Five Fatal Assumptions: Why T-Shirt Sizing Systematically Fails for AI Projects
arXiv:2602.17734v1 Announce Type: new
Abstract: Agile estimation techniques, particularly T-shirt sizing, are widely used in software development for their simplicity and utility in scoping work. However, when we apply these methods to artificial intelligence initiatives — especially those involving large language models (LLMs) and multi-agent systems — the results can be systematically misleading. This paper shares an evidence-backed analysis of five foundational assumptions we often make during T-shirt sizing. While these assumptions usually hold true for traditional software, they tend to fail in AI contexts: (1) linear effort scaling, (2) repeatability from prior experience, (3) effort-duration fungibility, (4) task decomposability, and (5) deterministic completion criteria.

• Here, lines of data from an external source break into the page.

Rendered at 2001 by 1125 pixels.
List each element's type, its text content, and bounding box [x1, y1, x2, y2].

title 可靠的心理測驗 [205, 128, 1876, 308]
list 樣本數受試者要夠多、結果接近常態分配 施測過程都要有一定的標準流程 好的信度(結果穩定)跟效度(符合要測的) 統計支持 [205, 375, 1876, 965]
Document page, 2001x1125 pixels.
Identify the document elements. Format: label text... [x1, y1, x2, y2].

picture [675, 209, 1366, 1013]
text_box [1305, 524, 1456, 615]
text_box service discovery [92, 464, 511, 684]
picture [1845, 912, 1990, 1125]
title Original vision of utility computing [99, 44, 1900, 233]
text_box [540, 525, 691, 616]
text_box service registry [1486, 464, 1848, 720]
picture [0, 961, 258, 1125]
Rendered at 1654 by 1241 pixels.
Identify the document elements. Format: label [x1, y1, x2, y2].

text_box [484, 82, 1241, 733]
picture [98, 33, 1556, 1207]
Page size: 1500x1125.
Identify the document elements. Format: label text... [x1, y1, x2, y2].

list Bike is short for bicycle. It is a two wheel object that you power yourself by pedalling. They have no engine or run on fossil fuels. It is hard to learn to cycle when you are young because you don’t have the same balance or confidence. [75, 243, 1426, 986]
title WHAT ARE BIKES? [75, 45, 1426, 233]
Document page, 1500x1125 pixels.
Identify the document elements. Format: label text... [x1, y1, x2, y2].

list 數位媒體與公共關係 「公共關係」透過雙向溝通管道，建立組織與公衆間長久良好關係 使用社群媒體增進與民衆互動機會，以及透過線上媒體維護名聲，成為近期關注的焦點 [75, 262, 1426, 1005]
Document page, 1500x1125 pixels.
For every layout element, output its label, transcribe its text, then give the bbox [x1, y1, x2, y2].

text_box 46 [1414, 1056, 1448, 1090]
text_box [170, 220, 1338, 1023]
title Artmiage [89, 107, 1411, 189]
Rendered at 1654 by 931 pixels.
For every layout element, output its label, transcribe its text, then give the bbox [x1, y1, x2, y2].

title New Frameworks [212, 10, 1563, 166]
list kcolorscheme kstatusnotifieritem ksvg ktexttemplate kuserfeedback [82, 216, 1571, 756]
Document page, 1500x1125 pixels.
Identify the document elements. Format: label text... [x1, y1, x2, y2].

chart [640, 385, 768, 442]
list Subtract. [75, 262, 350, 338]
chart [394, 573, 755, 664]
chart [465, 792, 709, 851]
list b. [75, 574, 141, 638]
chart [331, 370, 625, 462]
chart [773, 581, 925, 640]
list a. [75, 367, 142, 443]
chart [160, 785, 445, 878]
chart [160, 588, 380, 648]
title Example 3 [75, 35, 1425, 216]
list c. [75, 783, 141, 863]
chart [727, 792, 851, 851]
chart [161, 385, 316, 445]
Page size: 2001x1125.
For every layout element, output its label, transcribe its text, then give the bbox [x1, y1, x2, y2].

Drawing on recent research into multi-agent system failures, scaling principles, and the inherent unreliability of multi-turn conversations, we show how AI development breaks these rules. We see this through non-linear performance jumps, complex interaction surfaces, and “tight coupling” where a small change in data cascades through the entire stack. To help teams navigate this, we propose Checkpoint Sizing: a more human-centric, iterative approach that uses explicit decision gates where scope and feasibility are reassessed based on what we learn during development, rather than what we assumed at the start. This paper is intended for engineering managers, technical leads, and product owners responsible for planning and delivering AI initiatives.